**Directions for this task:** Reproduce the material line for line, starting at the line that contains "vertuschen." and ending at the last line of the material, with both of those lines included. Leave the pictures out of your answer.

───── Records supplied ─────

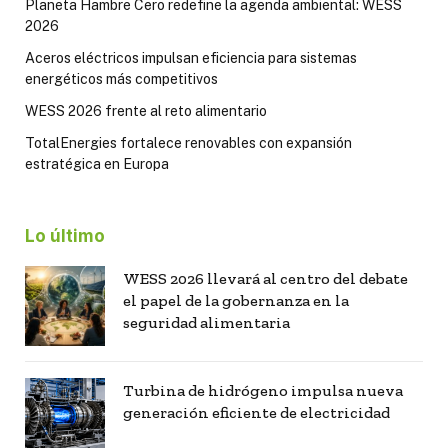
Planeta Hambre Cero redefine la agenda ambiental: WESS
2026
Aceros eléctricos impulsan eficiencia para sistemas
energéticos más competitivos
WESS 2026 frente al reto alimentario
TotalEnergies fortalece renovables con expansión
estratégica en Europa
Lo último
WESS 2026 llevará al centro del debate
el papel de la gobernanza en la
seguridad alimentaria
Turbina de hidrógeno impulsa nueva
generación eficiente de electricidad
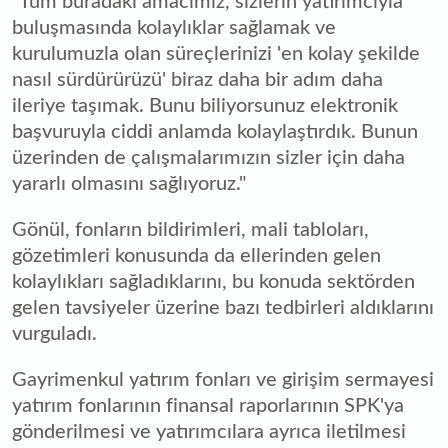
"Tüm buradaki amacımız, sizlerin yatırımcıyla
buluşmasında kolaylıklar sağlamak ve
kurulumuzla olan süreçlerinizi 'en kolay şekilde
nasıl sürdürürüzü' biraz daha bir adım daha
ileriye taşımak. Bunu biliyorsunuz elektronik
başvuruyla ciddi anlamda kolaylaştırdık. Bunun
üzerinden de çalışmalarımızın sizler için daha
yararlı olmasını sağlıyoruz."
Gönül, fonların bildirimleri, mali tabloları,
gözetimleri konusunda da ellerinden gelen
kolaylıkları sağladıklarını, bu konuda sektörden
gelen tavsiyeler üzerine bazı tedbirleri aldıklarını
vurguladı.
Gayrimenkul yatırım fonları ve girişim sermayesi
yatırım fonlarının finansal raporlarının SPK'ya
gönderilmesi ve yatırımcılara ayrıca iletilmesi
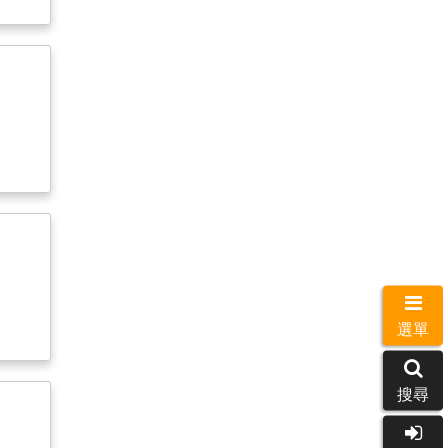
選單
搜尋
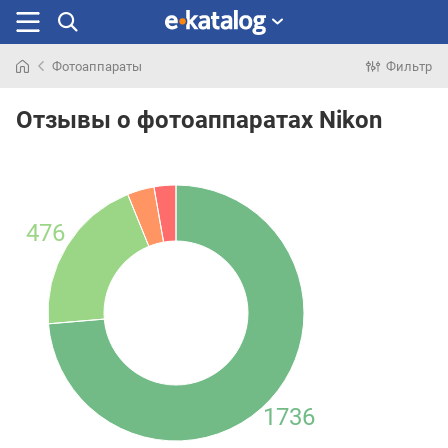
Фотоаппараты
Фильтр
Искали
раньше
Отзывы о фотоаппаратах Nikon
476
1736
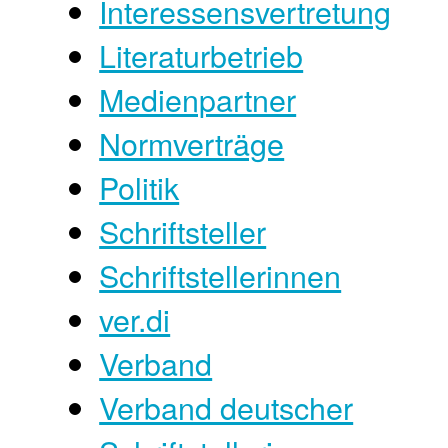
Interessensvertretung
Literaturbetrieb
Medienpartner
Normverträge
Politik
Schriftsteller
Schriftstellerinnen
ver.di
Verband
Verband deutscher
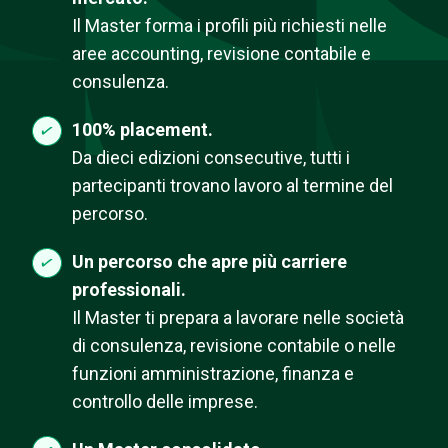
Il Master forma i profili più richiesti nelle
aree accounting, revisione contabile e
consulenza.
100% placement.
Da dieci edizioni consecutive, tutti i
partecipanti trovano lavoro al termine del
percorso.
Un percorso che apre più carriere
professionali.
Il Master ti prepara a lavorare nelle società
di consulenza, revisione contabile o nelle
funzioni amministrazione, finanza e
controllo delle imprese.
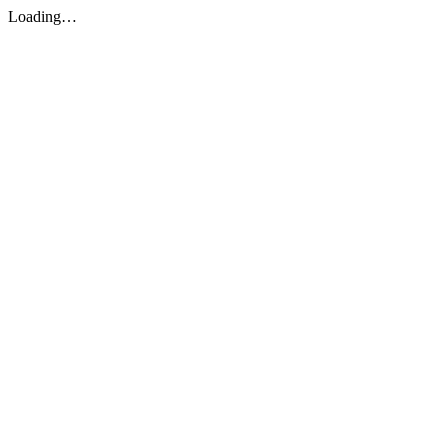
Loading…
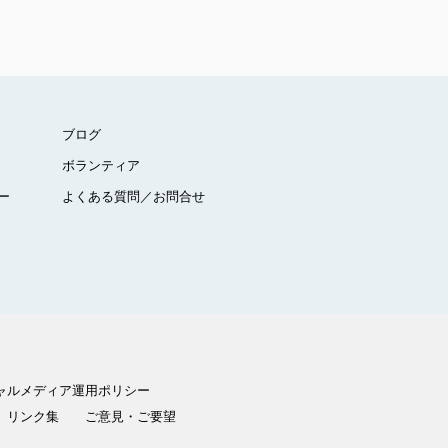
ブログ
ボランティア
ー
よくある質問／お問合せ
ャルメディア運用ポリシー
リンク集
ご意見・ご要望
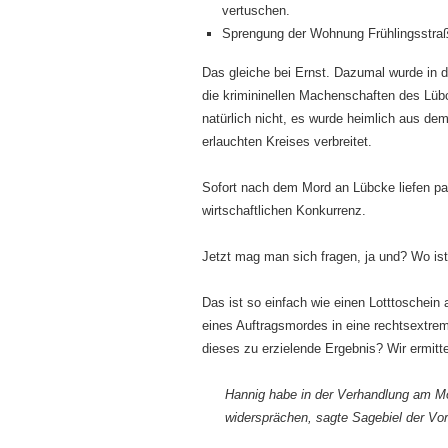
vertuschen.
Sprengung der Wohnung Frühlingsstraße
Das gleiche bei Ernst. Dazumal wurde in 
die krimininellen Machenschaften des Lüb
natürlich nicht, es wurde heimlich aus d
erlauchten Kreises verbreitet.
Sofort nach dem Mord an Lübcke liefen pa
wirtschaftlichen Konkurrenz.
Jetzt mag man sich fragen, ja und? Wo ist
Das ist so einfach wie einen Lotttoschein
eines Auftragsmordes in eine rechtsextreme
dieses zu erzielende Ergebnis? Wir ermit
Hannig habe in der Verhandlung am Mo
widersprächen, sagte Sagebiel der Vo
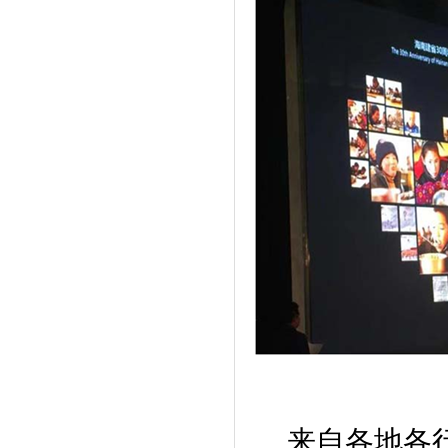
来自各地各行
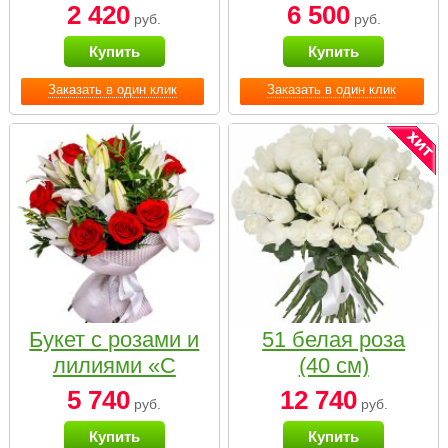
2 420
6 500
руб.
руб.
Купить
Купить
Заказать в один клик
Заказать в один клик
Букет с розами и
51 белая роза
лилиями «С
(40 см)
наилучшими
5 740
12 740
руб.
руб.
пожеланиями»
Купить
Купить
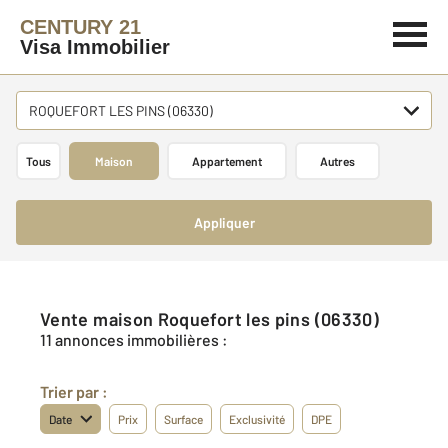
CENTURY 21
Visa Immobilier
ROQUEFORT LES PINS (06330)
Tous
Maison
Appartement
Autres
Appliquer
Vente maison Roquefort les pins (06330)
11 annonces immobilières :
Trier par :
Date
Prix
Surface
Exclusivité
DPE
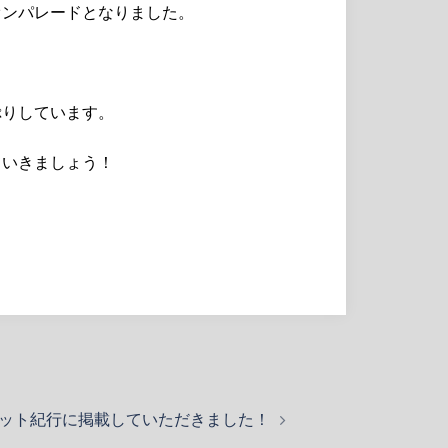
オンパレードとなりました。
ぷりしています。
ていきましょう！
aセット紀行に掲載していただきました！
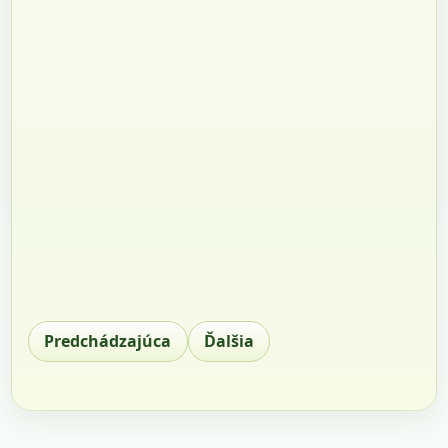
Predchádzajúca
Ďalšia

─────

**Response:**
vertuschen.
Sprengung der Wohnung Frühlingsstraße
Das gleiche bei Ernst. Dazumal wurde in 
die krimininellen Machenschaften des Lüb
natürlich nicht, es wurde heimlich aus d
erlauchten Kreises verbreitet.
Sofort nach dem Mord an Lübcke liefen pa
wirtschaftlichen Konkurrenz.
Jetzt mag man sich fragen, ja und? Wo ist
Das ist so einfach wie einen Lotttoschein
eines Auftragsmordes in eine rechtsextreme
dieses zu erzielende Ergebnis? Wir ermit
Hannig habe in der Verhandlung am Mo
widersprächen, sagte Sagebiel der Vo
来自各地各行
2 420
6 500
руб.
руб.
Купить
Купить
Заказать в один клик
Заказать в один клик
Букет с розами и
51 белая роза
лилиями «С
(40 см)
наилучшими
5 740
12 740
руб.
руб.
пожеланиями»
Купить
Купить
CENTURY 21
Visa Immobilier
ROQUEFORT LES PINS (06330)
Tous
Maison
Appartement
Autres
Appliquer
Vente maison Roquefort les pins (06330)
11 annonces immobilières :
Trier par :
Date
Prix
Surface
Exclusivité
DPE
オンパレードとなりました。
ぷりしています。
ていきましょう！
aセット紀行に掲載していただきました！
Predchádzajúca
Ďalšia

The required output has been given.